Brescia, Cellino pensa a Paolo Montero per la panchina

Pubblicato il autore: SAP Segui

Massimo Cellino è tra i più ferrei tra i presidenti di Serie A che non vorrebbero riprendere il campionato per tutelare la sicurezza dei giocatori del suo Brescia, che proprio in questi giorni iniziano a rivedersi al centro sportivo di Torbole Casaglia in vista degli allenamenti individuali.
Il vulcanico presidente delle rondinelle si è dimostrato il meno paziente tra i numeri uno dei club di Serie A, raggiungendo la soglia di tre esoneri in 27 giornate di campionato che sono costate il posto a Massimo Corini (2 volte) e Fabio Grosso.
L’attuale guida tecnica è stata affidata a Diego Lopez, che però, non avrebbe convinto Cellino in vista della prossima stagione, che probabilmente vedrà il Brescia giocare in Serie B.
Tra i sostituti più accreditati spicca Paolo Montero (48 anni), ex difensore della Juventus dal 1996 al 2005, attualmente allenatore della Sambenedettese, squadra militante nel girone B della Serie C.
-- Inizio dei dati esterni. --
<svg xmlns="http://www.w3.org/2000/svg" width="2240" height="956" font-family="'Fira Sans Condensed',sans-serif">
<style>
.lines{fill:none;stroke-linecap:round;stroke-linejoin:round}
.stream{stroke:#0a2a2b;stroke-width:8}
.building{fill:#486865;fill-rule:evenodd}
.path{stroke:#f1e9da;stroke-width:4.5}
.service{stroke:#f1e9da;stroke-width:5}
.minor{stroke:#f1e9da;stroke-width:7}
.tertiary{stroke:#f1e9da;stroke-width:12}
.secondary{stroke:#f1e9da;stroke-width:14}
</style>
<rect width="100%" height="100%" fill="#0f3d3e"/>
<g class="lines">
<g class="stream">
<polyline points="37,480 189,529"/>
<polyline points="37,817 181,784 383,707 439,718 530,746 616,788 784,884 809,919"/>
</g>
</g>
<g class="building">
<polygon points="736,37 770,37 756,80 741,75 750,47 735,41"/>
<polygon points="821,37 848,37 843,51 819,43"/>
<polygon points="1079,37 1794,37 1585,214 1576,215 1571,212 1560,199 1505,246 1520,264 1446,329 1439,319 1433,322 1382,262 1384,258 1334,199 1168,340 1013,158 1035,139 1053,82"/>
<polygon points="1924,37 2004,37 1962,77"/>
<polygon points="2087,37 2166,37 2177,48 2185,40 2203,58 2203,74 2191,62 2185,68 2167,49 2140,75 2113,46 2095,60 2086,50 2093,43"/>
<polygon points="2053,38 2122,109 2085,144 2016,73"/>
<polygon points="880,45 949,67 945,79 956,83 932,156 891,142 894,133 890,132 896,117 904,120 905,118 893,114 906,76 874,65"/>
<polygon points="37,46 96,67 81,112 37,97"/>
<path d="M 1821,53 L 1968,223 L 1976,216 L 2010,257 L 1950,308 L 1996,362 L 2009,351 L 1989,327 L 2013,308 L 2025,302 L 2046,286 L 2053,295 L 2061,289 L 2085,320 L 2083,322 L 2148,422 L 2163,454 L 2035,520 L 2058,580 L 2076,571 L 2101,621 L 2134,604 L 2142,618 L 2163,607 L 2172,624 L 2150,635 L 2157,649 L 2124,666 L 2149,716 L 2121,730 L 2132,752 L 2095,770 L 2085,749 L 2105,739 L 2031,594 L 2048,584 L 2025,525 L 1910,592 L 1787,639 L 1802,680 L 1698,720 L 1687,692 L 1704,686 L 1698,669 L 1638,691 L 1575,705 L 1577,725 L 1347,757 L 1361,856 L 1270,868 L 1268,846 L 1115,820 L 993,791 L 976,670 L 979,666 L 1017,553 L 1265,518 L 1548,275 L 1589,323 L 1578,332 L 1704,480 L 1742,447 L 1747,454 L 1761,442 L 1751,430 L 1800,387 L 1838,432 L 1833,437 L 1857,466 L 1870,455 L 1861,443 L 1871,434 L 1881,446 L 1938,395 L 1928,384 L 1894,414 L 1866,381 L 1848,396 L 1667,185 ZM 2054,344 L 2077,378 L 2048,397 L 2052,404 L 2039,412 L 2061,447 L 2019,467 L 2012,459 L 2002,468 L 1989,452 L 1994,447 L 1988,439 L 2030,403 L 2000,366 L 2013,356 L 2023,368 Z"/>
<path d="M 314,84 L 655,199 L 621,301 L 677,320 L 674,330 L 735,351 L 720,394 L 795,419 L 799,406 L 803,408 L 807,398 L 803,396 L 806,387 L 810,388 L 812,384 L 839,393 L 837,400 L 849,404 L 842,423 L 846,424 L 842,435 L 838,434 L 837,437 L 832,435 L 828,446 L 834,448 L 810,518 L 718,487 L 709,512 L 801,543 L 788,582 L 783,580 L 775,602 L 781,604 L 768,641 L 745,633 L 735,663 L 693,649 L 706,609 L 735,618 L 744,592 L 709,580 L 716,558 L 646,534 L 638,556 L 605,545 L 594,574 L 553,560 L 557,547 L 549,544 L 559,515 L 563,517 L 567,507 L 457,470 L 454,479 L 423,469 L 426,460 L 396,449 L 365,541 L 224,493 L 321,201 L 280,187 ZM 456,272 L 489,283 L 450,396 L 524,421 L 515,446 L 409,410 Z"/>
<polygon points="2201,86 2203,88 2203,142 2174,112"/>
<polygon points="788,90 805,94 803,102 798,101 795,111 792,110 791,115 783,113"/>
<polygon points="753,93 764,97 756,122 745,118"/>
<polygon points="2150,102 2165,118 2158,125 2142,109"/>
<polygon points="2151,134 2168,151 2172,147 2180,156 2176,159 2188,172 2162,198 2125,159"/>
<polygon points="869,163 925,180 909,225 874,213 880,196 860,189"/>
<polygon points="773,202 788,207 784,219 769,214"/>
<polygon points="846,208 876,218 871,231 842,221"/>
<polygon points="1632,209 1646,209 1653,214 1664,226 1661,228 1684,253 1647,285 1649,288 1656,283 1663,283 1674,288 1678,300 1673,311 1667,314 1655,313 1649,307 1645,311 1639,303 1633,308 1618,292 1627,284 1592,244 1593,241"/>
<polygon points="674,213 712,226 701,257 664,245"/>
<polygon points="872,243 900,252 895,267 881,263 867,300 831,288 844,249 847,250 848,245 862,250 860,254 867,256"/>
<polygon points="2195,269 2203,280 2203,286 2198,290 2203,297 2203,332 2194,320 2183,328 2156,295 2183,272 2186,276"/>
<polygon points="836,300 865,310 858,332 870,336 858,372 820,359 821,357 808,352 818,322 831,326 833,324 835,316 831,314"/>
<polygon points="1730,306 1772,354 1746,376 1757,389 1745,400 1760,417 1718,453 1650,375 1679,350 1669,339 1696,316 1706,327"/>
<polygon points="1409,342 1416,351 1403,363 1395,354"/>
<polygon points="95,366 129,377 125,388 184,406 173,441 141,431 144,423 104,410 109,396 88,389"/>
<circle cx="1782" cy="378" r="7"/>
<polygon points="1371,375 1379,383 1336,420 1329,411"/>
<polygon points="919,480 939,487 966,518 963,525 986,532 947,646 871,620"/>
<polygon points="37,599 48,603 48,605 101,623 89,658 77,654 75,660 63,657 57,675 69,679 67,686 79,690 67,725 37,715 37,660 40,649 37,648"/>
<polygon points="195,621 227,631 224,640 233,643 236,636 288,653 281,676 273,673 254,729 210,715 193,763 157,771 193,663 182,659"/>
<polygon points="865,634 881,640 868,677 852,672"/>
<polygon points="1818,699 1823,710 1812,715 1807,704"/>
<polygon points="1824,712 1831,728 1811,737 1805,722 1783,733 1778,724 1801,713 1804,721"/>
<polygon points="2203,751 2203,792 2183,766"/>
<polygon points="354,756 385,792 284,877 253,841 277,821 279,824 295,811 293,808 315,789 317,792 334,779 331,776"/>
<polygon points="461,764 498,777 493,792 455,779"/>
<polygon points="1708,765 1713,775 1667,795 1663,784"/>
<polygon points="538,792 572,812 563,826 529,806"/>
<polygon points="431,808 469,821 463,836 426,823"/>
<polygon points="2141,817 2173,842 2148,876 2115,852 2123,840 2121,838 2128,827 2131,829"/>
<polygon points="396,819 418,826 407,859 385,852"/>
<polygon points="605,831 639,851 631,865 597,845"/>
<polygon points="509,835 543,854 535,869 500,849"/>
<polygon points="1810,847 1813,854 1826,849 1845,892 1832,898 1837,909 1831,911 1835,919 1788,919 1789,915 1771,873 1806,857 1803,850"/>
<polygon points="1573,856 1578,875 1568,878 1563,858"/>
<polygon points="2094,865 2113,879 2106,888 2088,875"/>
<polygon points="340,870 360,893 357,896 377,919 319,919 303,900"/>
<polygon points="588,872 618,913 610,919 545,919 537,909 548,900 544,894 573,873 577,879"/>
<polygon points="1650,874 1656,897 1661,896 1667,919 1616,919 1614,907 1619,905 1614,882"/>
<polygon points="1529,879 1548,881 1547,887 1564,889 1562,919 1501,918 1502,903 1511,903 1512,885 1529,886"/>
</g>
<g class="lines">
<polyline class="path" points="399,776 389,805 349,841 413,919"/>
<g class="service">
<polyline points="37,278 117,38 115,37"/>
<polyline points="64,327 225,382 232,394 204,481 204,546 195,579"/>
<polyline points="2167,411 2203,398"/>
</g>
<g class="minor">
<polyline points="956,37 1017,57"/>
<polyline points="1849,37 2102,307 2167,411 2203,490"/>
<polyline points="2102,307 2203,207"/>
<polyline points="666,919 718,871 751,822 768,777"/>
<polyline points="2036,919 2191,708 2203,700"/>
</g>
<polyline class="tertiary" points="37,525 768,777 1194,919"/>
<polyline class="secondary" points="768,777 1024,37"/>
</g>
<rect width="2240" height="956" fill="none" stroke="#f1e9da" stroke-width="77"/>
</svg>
L’ex difensore avrebbe già dato il suo consenso al progetto del Brescia e rappresenterebbe il nome che maggiormente attira Cellino e a cui il patron starebbe seriamente pensando per la stagione 2020-2021.
Lopez è subentrato dopo il secondo esonero di Corini ad inizio Febbraio firmando un contratto con il Brescia valido fino al 2022, ma l’incubo retrocessione starebbe mobilitando la dirigenza bresciana a pensare ad un cambio della guida tecnica anticipato in vista della prossima stagione, e in caso di ripresa del campionato, Montero potrebbe essere un fantasma sulle spalle del tecnico uruguaiano.